Conservation of angular momentum alone isn't telling the radius neither : $S = \frac{2}{5} \, M R_0^2 \, \omega_0 = \frac{2}{5} \, M R^2 \, \omega$, since this requires that we know the star size and angular velocity before the supernova.
Using Newton's theory of gravitation and conservation of energy (or another method ?), how can we derive the theoretical size of NS ? The only input number that I could accept in the derivation is the NS angular velocity $\omega$ (and mass $M \approx 1.44 \, M_{\odot}$), since this can be found from conservation of angular momentum and simple models of supernova (if we already know the NS radius !).
Currently, the only rough argument that I know is the following : assuming an uniform sphere rotating at its maximal value to support gravity, we should have a balance relation like this : \begin{equation}\tag{1} F_{\text{centripetal}} \approx M \, \omega^2 R = F_{\text{grav}} \approx \frac{G M^2}{R^2}. \end{equation} Isolating $R$ gives \begin{equation}\tag{2} R \approx \Big( \frac{G M}{\omega^2} \Big)^{\frac{1}{3}}. \end{equation} Inserting mass $M \approx 1.44 M_{\odot}$ and period $T \approx 1 \text{ms}$ give something interesting : \begin{equation}\tag{3} R_{\text{NS}} \approx 16.9 \text{km}. \end{equation} I strongly suspect this could be improved or made more rigorous (even if it's less precise), using the conservation of energy.

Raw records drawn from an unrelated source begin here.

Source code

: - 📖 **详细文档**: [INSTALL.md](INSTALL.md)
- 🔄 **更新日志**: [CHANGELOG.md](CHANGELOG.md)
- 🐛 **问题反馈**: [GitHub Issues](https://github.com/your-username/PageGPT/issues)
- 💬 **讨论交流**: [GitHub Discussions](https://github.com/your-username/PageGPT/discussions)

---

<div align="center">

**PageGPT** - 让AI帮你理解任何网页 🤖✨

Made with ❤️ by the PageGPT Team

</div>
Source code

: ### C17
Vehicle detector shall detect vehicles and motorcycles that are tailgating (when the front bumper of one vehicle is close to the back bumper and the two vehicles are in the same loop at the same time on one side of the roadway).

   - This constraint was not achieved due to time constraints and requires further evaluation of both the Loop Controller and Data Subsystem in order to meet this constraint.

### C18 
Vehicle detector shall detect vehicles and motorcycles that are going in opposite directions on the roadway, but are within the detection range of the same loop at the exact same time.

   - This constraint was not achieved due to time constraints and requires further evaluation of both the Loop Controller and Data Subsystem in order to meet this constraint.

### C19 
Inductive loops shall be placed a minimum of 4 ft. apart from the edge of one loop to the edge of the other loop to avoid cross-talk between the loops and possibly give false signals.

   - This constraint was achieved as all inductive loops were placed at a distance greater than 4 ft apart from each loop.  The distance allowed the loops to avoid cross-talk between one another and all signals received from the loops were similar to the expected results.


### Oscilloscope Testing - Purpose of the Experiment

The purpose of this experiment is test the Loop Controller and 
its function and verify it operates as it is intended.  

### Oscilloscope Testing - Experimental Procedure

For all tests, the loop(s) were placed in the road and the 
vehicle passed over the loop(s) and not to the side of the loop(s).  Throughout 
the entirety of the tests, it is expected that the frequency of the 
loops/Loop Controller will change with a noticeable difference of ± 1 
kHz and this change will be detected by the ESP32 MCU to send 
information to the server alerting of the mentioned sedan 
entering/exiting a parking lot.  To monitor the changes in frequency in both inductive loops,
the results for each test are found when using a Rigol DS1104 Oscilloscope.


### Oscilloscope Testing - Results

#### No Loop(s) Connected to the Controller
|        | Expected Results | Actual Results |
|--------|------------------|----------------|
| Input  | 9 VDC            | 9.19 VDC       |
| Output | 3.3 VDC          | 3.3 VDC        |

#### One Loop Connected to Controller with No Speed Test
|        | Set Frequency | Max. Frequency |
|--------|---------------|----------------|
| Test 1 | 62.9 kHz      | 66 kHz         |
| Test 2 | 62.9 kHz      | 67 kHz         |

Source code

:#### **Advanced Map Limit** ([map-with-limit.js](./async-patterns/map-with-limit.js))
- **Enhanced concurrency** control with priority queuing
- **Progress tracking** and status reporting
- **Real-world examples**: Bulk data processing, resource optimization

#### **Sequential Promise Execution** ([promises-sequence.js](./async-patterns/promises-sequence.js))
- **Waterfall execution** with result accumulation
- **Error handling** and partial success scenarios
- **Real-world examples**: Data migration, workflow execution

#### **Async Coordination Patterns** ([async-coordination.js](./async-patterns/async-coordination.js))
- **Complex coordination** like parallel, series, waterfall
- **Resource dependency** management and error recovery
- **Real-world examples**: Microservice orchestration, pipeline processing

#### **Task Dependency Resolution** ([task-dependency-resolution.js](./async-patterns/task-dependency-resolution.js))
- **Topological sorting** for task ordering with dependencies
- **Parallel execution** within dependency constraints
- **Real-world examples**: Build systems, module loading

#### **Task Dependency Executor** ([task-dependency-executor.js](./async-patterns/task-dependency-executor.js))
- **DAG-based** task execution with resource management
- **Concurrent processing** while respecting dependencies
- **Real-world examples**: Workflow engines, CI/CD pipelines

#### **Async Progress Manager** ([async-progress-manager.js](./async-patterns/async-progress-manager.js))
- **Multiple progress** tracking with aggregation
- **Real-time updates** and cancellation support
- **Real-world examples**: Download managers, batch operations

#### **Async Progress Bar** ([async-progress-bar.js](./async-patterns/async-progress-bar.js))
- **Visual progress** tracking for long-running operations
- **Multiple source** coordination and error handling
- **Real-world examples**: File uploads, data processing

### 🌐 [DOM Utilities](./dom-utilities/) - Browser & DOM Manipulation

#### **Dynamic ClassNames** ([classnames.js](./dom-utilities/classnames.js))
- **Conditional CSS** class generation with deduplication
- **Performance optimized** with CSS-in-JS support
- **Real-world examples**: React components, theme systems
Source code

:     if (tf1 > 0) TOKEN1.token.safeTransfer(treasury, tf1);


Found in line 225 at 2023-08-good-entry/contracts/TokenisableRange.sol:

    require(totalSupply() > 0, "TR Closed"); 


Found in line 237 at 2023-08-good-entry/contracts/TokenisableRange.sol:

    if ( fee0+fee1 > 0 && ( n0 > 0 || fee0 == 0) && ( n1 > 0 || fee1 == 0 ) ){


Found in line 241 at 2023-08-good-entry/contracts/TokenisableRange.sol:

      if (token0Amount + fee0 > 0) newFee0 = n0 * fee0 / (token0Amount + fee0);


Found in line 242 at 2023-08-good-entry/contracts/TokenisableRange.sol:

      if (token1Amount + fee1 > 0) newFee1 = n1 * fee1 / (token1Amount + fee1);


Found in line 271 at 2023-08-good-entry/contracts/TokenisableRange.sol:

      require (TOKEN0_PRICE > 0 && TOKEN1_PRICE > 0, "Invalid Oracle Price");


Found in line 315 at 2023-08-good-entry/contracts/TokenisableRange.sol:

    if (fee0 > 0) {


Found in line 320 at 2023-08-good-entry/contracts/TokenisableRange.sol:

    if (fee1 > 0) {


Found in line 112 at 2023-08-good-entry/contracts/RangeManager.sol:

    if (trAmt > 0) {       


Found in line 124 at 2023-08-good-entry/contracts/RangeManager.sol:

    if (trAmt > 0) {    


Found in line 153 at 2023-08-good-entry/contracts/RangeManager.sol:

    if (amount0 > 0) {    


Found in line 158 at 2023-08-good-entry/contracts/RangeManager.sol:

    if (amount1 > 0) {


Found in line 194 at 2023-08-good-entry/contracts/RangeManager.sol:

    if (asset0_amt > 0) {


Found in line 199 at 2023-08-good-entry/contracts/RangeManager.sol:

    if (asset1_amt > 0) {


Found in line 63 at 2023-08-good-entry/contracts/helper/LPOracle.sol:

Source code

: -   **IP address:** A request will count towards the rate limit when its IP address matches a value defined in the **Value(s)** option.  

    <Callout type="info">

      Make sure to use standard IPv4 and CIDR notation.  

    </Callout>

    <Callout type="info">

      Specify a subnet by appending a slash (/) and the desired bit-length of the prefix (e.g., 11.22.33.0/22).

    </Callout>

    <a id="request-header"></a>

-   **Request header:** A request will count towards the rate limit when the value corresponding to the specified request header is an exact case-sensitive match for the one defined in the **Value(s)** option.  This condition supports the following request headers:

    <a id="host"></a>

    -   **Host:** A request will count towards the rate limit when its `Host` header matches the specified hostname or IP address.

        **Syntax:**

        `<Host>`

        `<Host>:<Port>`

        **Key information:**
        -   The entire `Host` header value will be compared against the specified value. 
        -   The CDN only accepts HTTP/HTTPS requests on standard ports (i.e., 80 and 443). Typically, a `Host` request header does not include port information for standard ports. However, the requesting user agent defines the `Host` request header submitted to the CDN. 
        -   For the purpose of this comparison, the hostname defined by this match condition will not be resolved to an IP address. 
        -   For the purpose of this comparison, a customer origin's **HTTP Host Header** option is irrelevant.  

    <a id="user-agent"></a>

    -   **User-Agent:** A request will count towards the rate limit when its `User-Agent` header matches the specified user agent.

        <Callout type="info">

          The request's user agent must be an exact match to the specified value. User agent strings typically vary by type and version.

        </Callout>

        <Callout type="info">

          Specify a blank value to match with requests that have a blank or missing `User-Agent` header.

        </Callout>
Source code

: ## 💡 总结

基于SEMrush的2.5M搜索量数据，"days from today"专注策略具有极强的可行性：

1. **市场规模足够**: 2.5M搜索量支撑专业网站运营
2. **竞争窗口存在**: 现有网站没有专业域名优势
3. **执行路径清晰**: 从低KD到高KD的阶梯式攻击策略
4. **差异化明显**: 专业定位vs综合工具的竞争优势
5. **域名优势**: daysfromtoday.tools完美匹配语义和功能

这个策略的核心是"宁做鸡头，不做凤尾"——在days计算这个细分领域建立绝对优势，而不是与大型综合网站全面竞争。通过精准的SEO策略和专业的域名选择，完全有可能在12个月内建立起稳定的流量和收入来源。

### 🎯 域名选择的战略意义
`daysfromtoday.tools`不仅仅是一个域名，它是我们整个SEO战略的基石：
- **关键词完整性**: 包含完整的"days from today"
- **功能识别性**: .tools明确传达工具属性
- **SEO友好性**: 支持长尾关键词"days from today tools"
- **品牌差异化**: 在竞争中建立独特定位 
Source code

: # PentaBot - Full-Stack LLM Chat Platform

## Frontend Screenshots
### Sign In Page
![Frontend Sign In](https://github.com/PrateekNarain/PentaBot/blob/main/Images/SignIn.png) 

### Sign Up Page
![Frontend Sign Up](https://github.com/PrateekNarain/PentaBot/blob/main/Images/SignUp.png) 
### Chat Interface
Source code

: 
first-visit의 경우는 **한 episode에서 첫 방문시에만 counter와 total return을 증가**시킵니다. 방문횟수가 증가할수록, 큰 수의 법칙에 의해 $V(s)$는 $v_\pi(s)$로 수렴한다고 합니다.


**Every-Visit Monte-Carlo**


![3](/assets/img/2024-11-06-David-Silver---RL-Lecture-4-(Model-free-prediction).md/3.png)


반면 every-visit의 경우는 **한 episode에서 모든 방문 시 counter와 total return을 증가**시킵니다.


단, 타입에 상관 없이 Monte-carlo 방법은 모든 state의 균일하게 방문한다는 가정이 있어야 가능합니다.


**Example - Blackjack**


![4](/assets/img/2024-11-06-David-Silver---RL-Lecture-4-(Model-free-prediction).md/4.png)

EDIT : Another argument comes from the density. A neutron star has a density comparable to a nucleus or a neutron, so \begin{equation}\tag{4} \rho = \frac{3 M}{4 \pi R^3} \approx \rho_{\text{neutron}} = \frac{3 m_N}{4 \pi r_N^3}. \end{equation} This gives the star's radius (using $M \approx 1.44 \, M_{\odot}$ and $r_N \approx 10^{-15} \, \mathrm{m}$) : \begin{equation}\tag{5} R \approx \Big( \frac{M}{m_N} \Big)^{\frac{1}{3}} \, r_N \approx 12 \mathrm{km}. \end{equation}